Program Director-The Ticket 1050
Asst. Program Director-KNBR 680
| By darth2900 on Monday, March 18, 2002 - 03:02 pm:|
Upon further pressing of Mr. Hammer I got this:
I can't have the A's because of too many conflicts with Raiders and Stanford football in Sept and Oct.
Time for an email campaign if you ask me
Two years ago when i inquired why the A's would not go to The Ticket, i was told is was because of the A's wanting to control their own commercials and radio show.
Darth, perhaps you could e-mail Ken Pries (director of media broadcasting) of the A's and ask the same question. His e-mail is:
| By darth2900 on Monday, March 18, 2002 - 05:52 pm:|
I did and I will post his response here... if I get a response.
| By kevink on Monday, March 18, 2002 - 07:39 pm:|
At least we can be happier this year with our radio station than last year. You can actually get 610 not only in Oakland and SF, but past Sacramento!
The A's marketing has traditionally sucked. Back in the 80's while the Giants were coming up with those slogans that I hated like "you gotta like these kids" and "humm-baby," the A's did nothing (and still out-drew the SF team). Now they basically rely on there ads and their winning team. They could be doing much more, like having management come out and declare that they will do everything possible to keep the A's in Oakland, by signing Rickey which would have added 100,000+ more fans AND helped the team, by providing shuttles from Sac and San Jose to the games to reach out to A's fans in other areas, and by keeping former players around and linking them to the A's great legacy.
I need to work for the A's marketing department.
| By darth2900 on Tuesday, March 19, 2002 - 12:13 pm:|
See, I think we should all take over marketing the A's. We obviously have more of a passion for it... ha!

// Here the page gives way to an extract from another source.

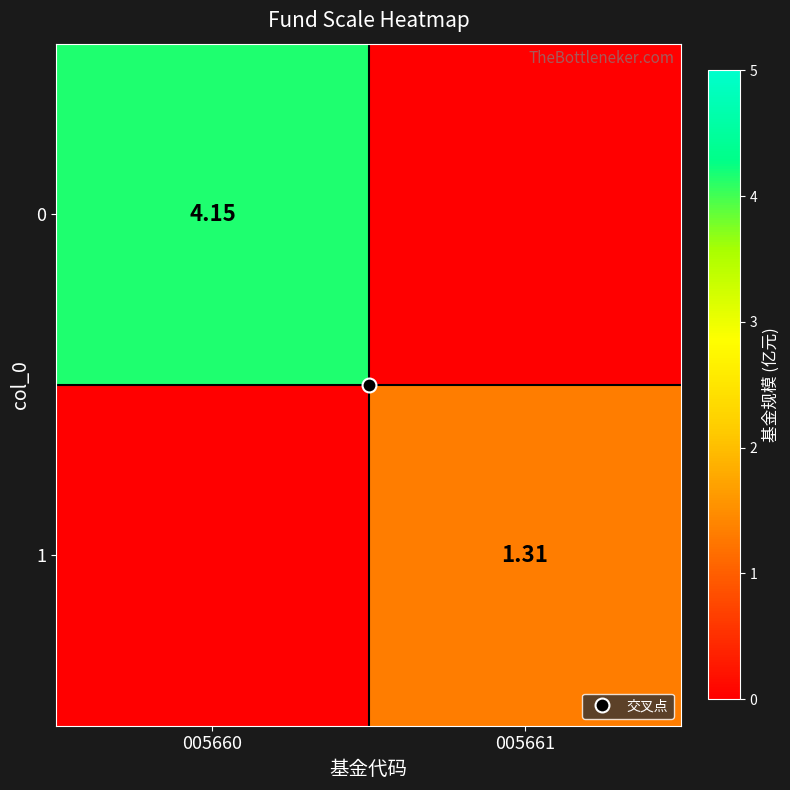

How many categories are shown in the chart?

2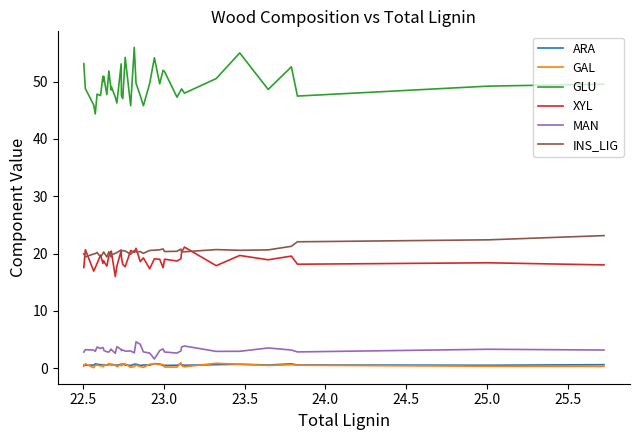

True or false: INS_LIG and GAL cross at least once.

False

"...and declare that they will do everything possible to keep the A's in Oakland..."
What? You want them to lie to us?
| By darth2900 on Tuesday, March 19, 2002 - 09:32 pm:|
I got a phone call from Ken Pries... can you believe the dude actually called me because my work email has my desk number in the signature... I was kind of floored when my phone rang and there he was. Very nice guy to be totally honest.
He explained that Lee Hammer and him have known each other a long time. I guess what getting the A's on the Ticket really boils down to is KNBR owning the ticket and part of the Giants. Now this isn't exactly what he said but it was along those lines.
| By eyleenn on Tuesday, March 19, 2002 - 09:34 pm:|
No big shock there.
| By bubba69 on Tuesday, March 19, 2002 - 09:46 pm:|
Is this start of a kinder gentler Oakland A's front Office?
I knew KNBR and The Ticket were Giant's shareholders. But have heard from several sources that The Ticket still tried to carry the A's but
it may have been prior to PacBell which could have been when they joined the ownership group.
Ken Pries is indeed a very nice guy. In fact Ken, as David Alioto have been with the A's since the Haas ownership and both are really very easy to talk to...but they have to abide by ownership policies and interests of course...
Did you get to ask Ken about the selling of their own commercials as a reason they are limited in choice of radio station? I know that they left KSFO for that reason. In fact I heard it was KSFO who told the A's they dind't want them anymore.
| By darth2900 on Wednesday, March 20, 2002 - 07:22 am:|
I didn't ask about KSFO, but I think it makes sense that the Ticket wouldn't want to carry the A's since their parent company owns part of the Giants.
He explained to me that he had worked with Lee Hammer long ago to try and get the A's on the ticket. I asked him about the advertising thing and he said that had nothing to do with the A's and Ticket.
| By rono on Wednesday, March 20, 2002 - 08:44 pm:|
It is my understanding from people in the radio business that the A's buy their own radio time and sell their own commercials, because they can't get big companies or radio stations to pay large amounts up front in the form of radio rights. The Giants evidently don't have that problem, but it is a problem for other teams in other markets too. With so many games on TV radio is harder to get big money for in terms of guaranteed contracts so they have to sell it piecemeal. Does anyone else have insight into this matter?